Most efficient cost for a cylinder

[EricPowell]

Homework Statement

An open-topped cylinder is to have a volume of 250 cm³. The material for the bottom of the pot costs 4 cents per cm², and the material for the side of the pot costs 2 cents per cm². What dimensions will minimize the total cost of this pot?

The Attempt at a Solution

$$
A_{bottom}=πr^2
\\
C_{bottom}=4(πr^2)
$$

$$
A_{side}=2πrh
\\
C_{side}=2(2πrh)
$$

$$
V=πr^2h
\\
250=πr^2h
\\
h=\frac {250}{πr^2}
\\
∴C_{side}=2(2πr\frac {250}{πr^2})
$$

$$
C_{total}=4(πr^2+2(2πr\frac {250}{πr^2})
\\
\frac {d(C_{total})}{d(r)}=8πr-\frac{1000}{πr^3}
$$

Then I tried to use the first derivative test.

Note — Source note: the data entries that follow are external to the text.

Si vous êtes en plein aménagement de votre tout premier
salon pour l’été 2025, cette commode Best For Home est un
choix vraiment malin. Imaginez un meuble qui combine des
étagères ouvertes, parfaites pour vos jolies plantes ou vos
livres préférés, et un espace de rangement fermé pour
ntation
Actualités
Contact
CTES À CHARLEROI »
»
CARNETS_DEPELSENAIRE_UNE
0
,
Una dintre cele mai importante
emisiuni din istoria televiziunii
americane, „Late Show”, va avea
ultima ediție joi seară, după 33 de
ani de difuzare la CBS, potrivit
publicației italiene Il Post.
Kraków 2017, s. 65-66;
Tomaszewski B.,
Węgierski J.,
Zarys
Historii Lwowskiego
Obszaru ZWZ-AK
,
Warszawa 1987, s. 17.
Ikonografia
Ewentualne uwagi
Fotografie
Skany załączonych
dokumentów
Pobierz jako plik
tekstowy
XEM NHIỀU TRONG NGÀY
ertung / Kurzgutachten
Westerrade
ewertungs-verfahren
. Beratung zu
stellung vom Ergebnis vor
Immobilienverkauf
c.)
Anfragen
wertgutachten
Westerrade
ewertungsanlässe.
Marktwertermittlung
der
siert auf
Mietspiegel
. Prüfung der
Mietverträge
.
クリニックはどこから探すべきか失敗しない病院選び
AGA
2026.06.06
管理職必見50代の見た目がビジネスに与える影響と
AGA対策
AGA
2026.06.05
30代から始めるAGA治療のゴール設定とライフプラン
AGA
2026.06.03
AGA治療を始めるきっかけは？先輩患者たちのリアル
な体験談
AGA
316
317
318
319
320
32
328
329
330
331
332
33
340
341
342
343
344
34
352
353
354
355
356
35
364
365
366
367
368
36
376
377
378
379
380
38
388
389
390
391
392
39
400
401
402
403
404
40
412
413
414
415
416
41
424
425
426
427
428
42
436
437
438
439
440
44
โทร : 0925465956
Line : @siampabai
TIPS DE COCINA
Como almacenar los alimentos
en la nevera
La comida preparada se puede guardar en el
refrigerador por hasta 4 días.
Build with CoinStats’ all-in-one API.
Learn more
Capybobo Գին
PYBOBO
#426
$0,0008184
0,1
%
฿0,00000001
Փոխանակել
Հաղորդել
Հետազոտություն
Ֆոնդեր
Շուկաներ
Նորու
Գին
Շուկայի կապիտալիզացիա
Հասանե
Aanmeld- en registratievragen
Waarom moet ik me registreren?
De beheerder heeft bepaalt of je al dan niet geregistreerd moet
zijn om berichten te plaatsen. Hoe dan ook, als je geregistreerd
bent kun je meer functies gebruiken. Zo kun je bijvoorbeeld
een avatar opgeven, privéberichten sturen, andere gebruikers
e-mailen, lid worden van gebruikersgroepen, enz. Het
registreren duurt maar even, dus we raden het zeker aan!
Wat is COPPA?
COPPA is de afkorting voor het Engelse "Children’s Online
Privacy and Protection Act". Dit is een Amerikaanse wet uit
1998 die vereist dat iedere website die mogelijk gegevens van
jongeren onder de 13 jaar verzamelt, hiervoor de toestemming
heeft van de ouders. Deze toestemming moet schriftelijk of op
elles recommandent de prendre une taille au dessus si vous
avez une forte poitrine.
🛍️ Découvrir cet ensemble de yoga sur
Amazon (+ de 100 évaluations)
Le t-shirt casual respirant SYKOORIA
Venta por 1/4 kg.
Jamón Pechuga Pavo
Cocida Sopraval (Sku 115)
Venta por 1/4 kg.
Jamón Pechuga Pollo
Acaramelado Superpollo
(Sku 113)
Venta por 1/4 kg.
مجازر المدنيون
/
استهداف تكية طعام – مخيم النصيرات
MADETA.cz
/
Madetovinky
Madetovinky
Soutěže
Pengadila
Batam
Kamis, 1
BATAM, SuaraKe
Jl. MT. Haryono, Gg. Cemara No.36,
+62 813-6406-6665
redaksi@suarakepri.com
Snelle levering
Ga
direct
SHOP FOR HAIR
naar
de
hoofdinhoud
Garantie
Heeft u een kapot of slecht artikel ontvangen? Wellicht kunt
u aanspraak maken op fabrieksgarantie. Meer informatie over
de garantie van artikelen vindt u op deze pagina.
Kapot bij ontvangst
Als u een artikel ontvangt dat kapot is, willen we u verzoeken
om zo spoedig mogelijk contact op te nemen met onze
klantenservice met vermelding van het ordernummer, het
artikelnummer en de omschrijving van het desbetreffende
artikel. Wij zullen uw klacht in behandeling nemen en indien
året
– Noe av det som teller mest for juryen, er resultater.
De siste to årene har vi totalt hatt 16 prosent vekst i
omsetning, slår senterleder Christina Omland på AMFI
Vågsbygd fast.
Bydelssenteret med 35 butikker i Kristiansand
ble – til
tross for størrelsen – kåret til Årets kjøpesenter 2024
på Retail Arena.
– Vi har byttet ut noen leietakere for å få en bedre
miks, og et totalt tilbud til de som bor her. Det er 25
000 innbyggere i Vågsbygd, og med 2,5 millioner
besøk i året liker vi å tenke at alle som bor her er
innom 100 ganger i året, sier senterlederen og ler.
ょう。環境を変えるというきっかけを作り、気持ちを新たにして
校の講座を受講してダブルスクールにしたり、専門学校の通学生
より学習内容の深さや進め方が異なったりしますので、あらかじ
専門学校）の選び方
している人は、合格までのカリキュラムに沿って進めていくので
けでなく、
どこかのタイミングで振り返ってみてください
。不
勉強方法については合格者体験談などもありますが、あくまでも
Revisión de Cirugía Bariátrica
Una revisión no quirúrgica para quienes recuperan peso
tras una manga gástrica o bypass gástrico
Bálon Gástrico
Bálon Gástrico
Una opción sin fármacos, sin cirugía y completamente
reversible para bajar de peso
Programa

I am stuck.

 

[EricPowell]

Uhh I messed something up there with itex.

 

[EricPowell]

I really messed up the formatting in that first post so it kind of looks like a mess. Until I figure that out, perhaps someone could point me in the right direction to solving the question?

 

[EricPowell]

Okay I think I fixed all the formatting. Silly me.

 

[EricPowell]

NEVERMIND. I figured out my silly error. It's all good now. Can I delete this thread?

 

[Mark44]

NEVERMIND. I figured out my silly error. It's all good now. Can I delete this thread?

We don't delete threads as a matter of course. Even though it's of no use to you now, others might find it helpful.